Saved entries
##########

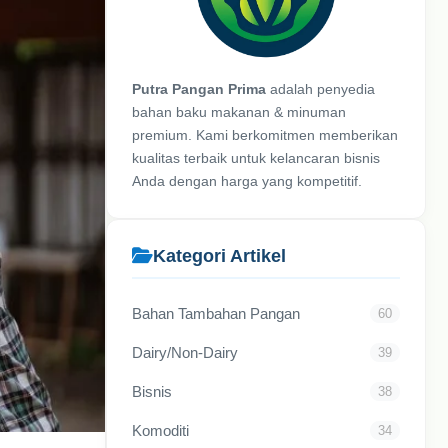
Putra Pangan Prima
adalah penyedia
bahan baku makanan & minuman
premium. Kami berkomitmen memberikan
kualitas terbaik untuk kelancaran bisnis
Anda dengan harga yang kompetitif.
Kategori Artikel
Bahan Tambahan Pangan
60
Dairy/Non-Dairy
39
Bisnis
38
Komoditi
34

##########

Copy the text of each record above word for word, omitting the pictures from your answer.

Putra Pangan Prima
adalah penyedia
bahan baku makanan & minuman
premium. Kami berkomitmen memberikan
kualitas terbaik untuk kelancaran bisnis
Anda dengan harga yang kompetitif.
Kategori Artikel
Bahan Tambahan Pangan
60
Dairy/Non-Dairy
39
Bisnis
38
Komoditi
34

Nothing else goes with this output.